Edge AI
Team
tfc.ai
Industry
Manufacturing, Logistics and others
Place
Switzerland
We had been involved in several Industry 4.0 projects in both the Automotive and Manufacturing industry in the past. From these projects several questions arose regarding the use of AI and Edge Computing:

- What performance can be achieved at the Edge?
- What are the challenges?
- Which neural network architectures are best suited?
- What's on the market in terms of edge devices today?

In this research project we investigated these questions and gained valuable insights for future projects.
Takeaways
We were impressed by the compute power that's available at the edge: Nvidia's Jetson architecture for example provides object detection and classification for up to 50 simultaneous video streams at a resolution of 1080p and 30fps. In our experiments we measured a throughput of up to 600 images/s. That's more than enough for most use cases we're currently looking into.

At the same time the energy footprint of the solutions is very low. Even a high-powered device like the Nvidia Jetson Xavier comes with a power usage of only a fraction of a modern GPU (30 watts in this case). And Google's Edge TPU is capable of performing 4 trillion operations (tera-operations) per second (TOPS), using only 2 watt.

That being said there are a couple of issues when starting to deploy your AI models at the edge: Models need to be specially compiled and optimized for maximum performance. In Nvidia's case the TensorRT (TRT) high-performance inference platform leads to significant performance gains compared to un-optimized network deployment. In some situations only a subset of the available machine learning framework features is available, like in the case of TensorFlow Lite.
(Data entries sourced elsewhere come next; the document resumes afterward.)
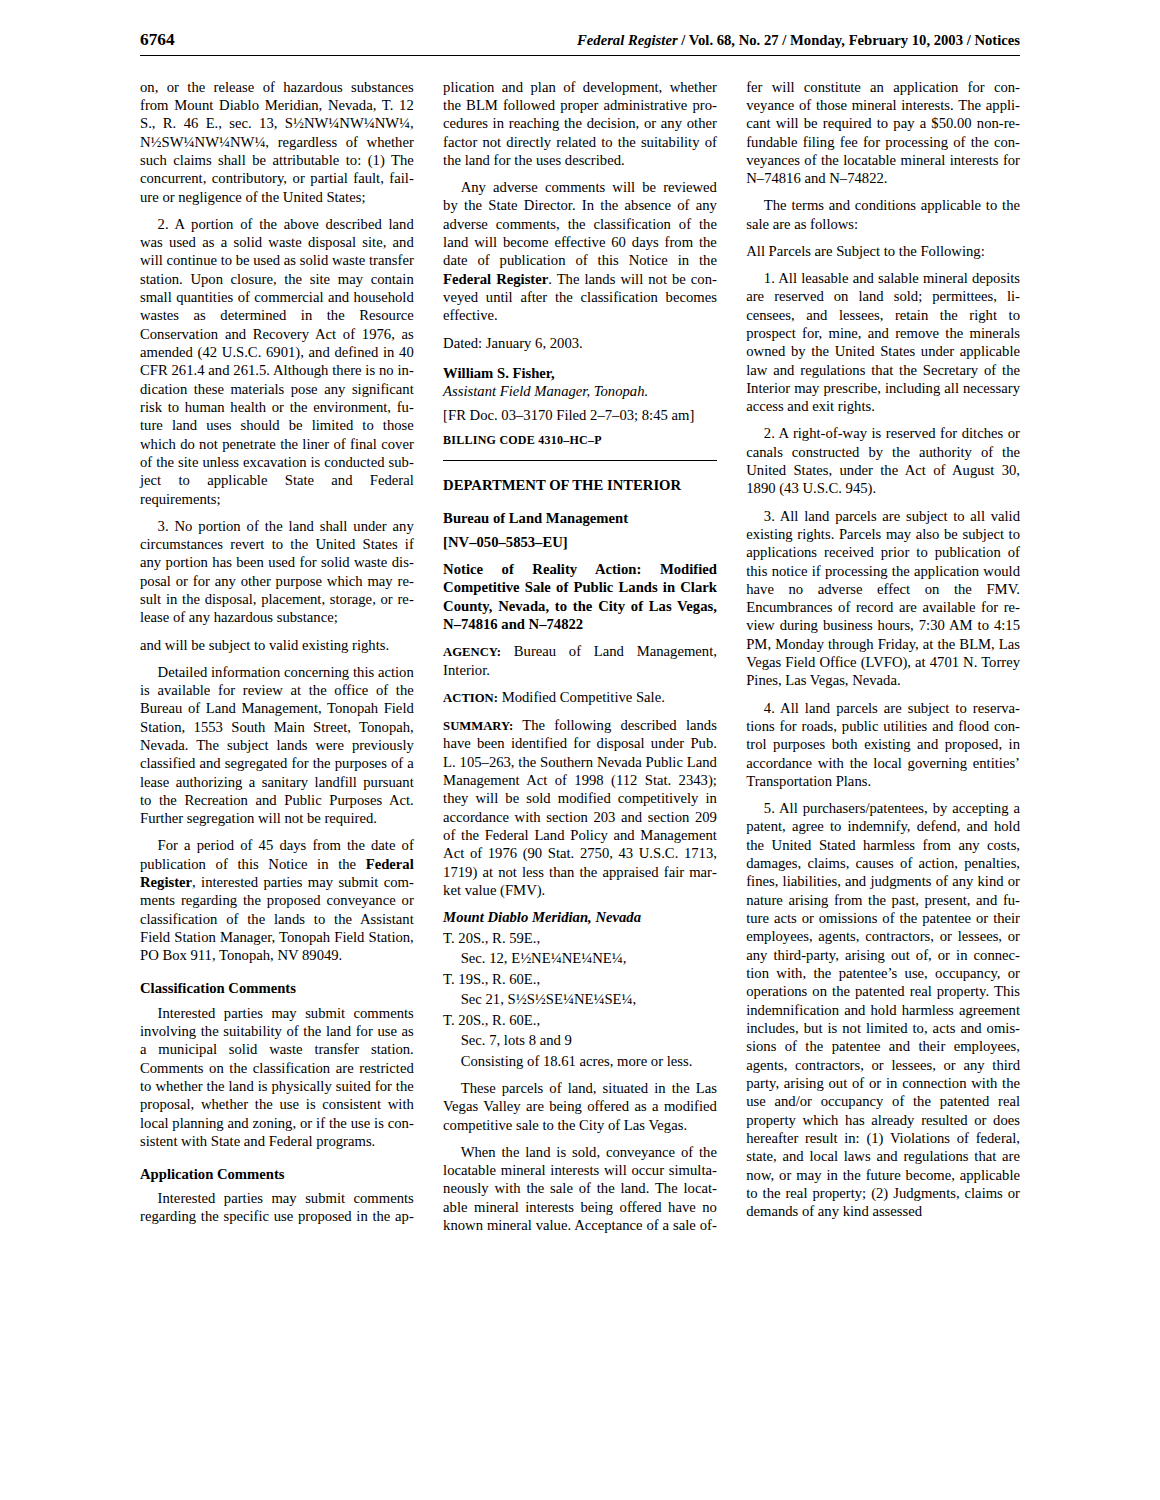6764 Federal Register / Vol. 68, No. 27 / Monday, February 10, 2003 / Notices
on, or the release of hazardous substances from Mount Diablo Meridian, Nevada, T. 12 S., R. 46 E., sec. 13, S½NW¼NW¼NW¼, N½SW¼NW¼NW¼, regardless of whether such claims shall be attributable to: (1) The concurrent, contributory, or partial fault, failure or negligence of the United States;
2. A portion of the above described land was used as a solid waste disposal site, and will continue to be used as solid waste transfer station. Upon closure, the site may contain small quantities of commercial and household wastes as determined in the Resource Conservation and Recovery Act of 1976, as amended (42 U.S.C. 6901), and defined in 40 CFR 261.4 and 261.5. Although there is no indication these materials pose any significant risk to human health or the environment, future land uses should be limited to those which do not penetrate the liner of final cover of the site unless excavation is conducted subject to applicable State and Federal requirements;
3. No portion of the land shall under any circumstances revert to the United States if any portion has been used for solid waste disposal or for any other purpose which may result in the disposal, placement, storage, or release of any hazardous substance;
and will be subject to valid existing rights.
Detailed information concerning this action is available for review at the office of the Bureau of Land Management, Tonopah Field Station, 1553 South Main Street, Tonopah, Nevada. The subject lands were previously classified and segregated for the purposes of a lease authorizing a sanitary landfill pursuant to the Recreation and Public Purposes Act. Further segregation will not be required.
For a period of 45 days from the date of publication of this Notice in the Federal Register, interested parties may submit comments regarding the proposed conveyance or classification of the lands to the Assistant Field Station Manager, Tonopah Field Station, PO Box 911, Tonopah, NV 89049.
Classification Comments
Interested parties may submit comments involving the suitability of the land for use as a municipal solid waste transfer station. Comments on the classification are restricted to whether the land is physically suited for the proposal, whether the use is consistent with local planning and zoning, or if the use is consistent with State and Federal programs.
Application Comments
Interested parties may submit comments regarding the specific use proposed in the application and plan of development, whether the BLM followed proper administrative procedures in reaching the decision, or any other factor not directly related to the suitability of the land for the uses described.
Any adverse comments will be reviewed by the State Director. In the absence of any adverse comments, the classification of the land will become effective 60 days from the date of publication of this Notice in the Federal Register. The lands will not be conveyed until after the classification becomes effective.
Dated: January 6, 2003.
William S. Fisher,
Assistant Field Manager, Tonopah.
[FR Doc. 03–3170 Filed 2–7–03; 8:45 am]
BILLING CODE 4310–HC–P
DEPARTMENT OF THE INTERIOR
Bureau of Land Management
[NV–050–5853–EU]
Notice of Reality Action: Modified Competitive Sale of Public Lands in Clark County, Nevada, to the City of Las Vegas, N–74816 and N–74822
AGENCY: Bureau of Land Management, Interior.
ACTION: Modified Competitive Sale.
SUMMARY: The following described lands have been identified for disposal under Pub. L. 105–263, the Southern Nevada Public Land Management Act of 1998 (112 Stat. 2343); they will be sold modified competitively in accordance with section 203 and section 209 of the Federal Land Policy and Management Act of 1976 (90 Stat. 2750, 43 U.S.C. 1713, 1719) at not less than the appraised fair market value (FMV).
Mount Diablo Meridian, Nevada
T. 20S., R. 59E.,
Sec. 12, E½NE¼NE¼NE¼,
T. 19S., R. 60E.,
Sec 21, S½S½SE¼NE¼SE¼,
T. 20S., R. 60E.,
Sec. 7, lots 8 and 9
Consisting of 18.61 acres, more or less.
These parcels of land, situated in the Las Vegas Valley are being offered as a modified competitive sale to the City of Las Vegas.
When the land is sold, conveyance of the locatable mineral interests will occur simultaneously with the sale of the land. The locatable mineral interests being offered have no known mineral value. Acceptance of a sale offer will constitute an application for conveyance of those mineral interests. The applicant will be required to pay a $50.00 non-refundable filing fee for processing of the conveyances of the locatable mineral interests for N–74816 and N–74822.
The terms and conditions applicable to the sale are as follows:
All Parcels are Subject to the Following:
1. All leasable and salable mineral deposits are reserved on land sold; permittees, licensees, and lessees, retain the right to prospect for, mine, and remove the minerals owned by the United States under applicable law and regulations that the Secretary of the Interior may prescribe, including all necessary access and exit rights.
2. A right-of-way is reserved for ditches or canals constructed by the authority of the United States, under the Act of August 30, 1890 (43 U.S.C. 945).
3. All land parcels are subject to all valid existing rights. Parcels may also be subject to applications received prior to publication of this notice if processing the application would have no adverse effect on the FMV. Encumbrances of record are available for review during business hours, 7:30 AM to 4:15 PM, Monday through Friday, at the BLM, Las Vegas Field Office (LVFO), at 4701 N. Torrey Pines, Las Vegas, Nevada.
4. All land parcels are subject to reservations for roads, public utilities and flood control purposes both existing and proposed, in accordance with the local governing entities’ Transportation Plans.
5. All purchasers/patentees, by accepting a patent, agree to indemnify, defend, and hold the United Stated harmless from any costs, damages, claims, causes of action, penalties, fines, liabilities, and judgments of any kind or nature arising from the past, present, and future acts or omissions of the patentee or their employees, agents, contractors, or lessees, or any third-party, arising out of, or in connection with, the patentee’s use, occupancy, or operations on the patented real property. This indemnification and hold harmless agreement includes, but is not limited to, acts and omissions of the patentee and their employees, agents, contractors, or lessees, or any third party, arising out of or in connection with the use and/or occupancy of the patented real property which has already resulted or does hereafter result in: (1) Violations of federal, state, and local laws and regulations that are now, or may in the future become, applicable to the real property; (2) Judgments, claims or demands of any kind assessed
We hope that in the future the difference between desktop/server network architectures and edge architectures will get smaller. For now you should consider the supported edge network architectures when training for deployment at the edge.

In many cases the state of edge-deployments at the beginning of 2019 seemed to still be a little rough around the edges: Oftentimes the network models readily available are only a fraction of what you can find for popular server frameworks. The manufacturers and solution providers are just getting started with their edge efforts and are in various stages that still often require substantial manual effort to get your solution to production. On the Nvidia Jetson architecture for example we encountered Linux OS package management issues with pre-compiled machine learning packages not being available for the ARM processor architecture. This leads to prolonged setup times and manual fiddling with software dependencies.
Also some of the advanced deep learning optimizations like the Tensor Cores on the Jetson Xavier module are not supported by the drivers yet. This gives hope for future improvements and performance gains.

In summary we find huge value in the deep learning edge devices on the market today. We find promising efforts by vendors and the machine learning community that will result in more straightforward and less cumbersome edge deployments in the near future. Some vendors like Google and Amazon AWS are taking a holistic approach to providing full-stack solutions that span all the way from the Cloud to the edge. We're eager to give these new approaches a try and look forward to using this kind of specialized deep learning edge hardware in our projects.
Project Details
Industry: Diverse Industries
Time Frame: June 2018 - March 2019
Products / Technologies:
  • Edge Hardware
    • Nvidia Jetson Xavier (ARM Architecture)
    • Raspberry Pi 3 Model B+
    • Amazon AWS DeepLens
  • Nvidia DIGITS for training
  • Nvidia Jetson JetPack | TensorRT for deployment
  • Python, PyTorch and TensorFlow Deep Learning frameworks
  • Nvidia CUDA, CuDNN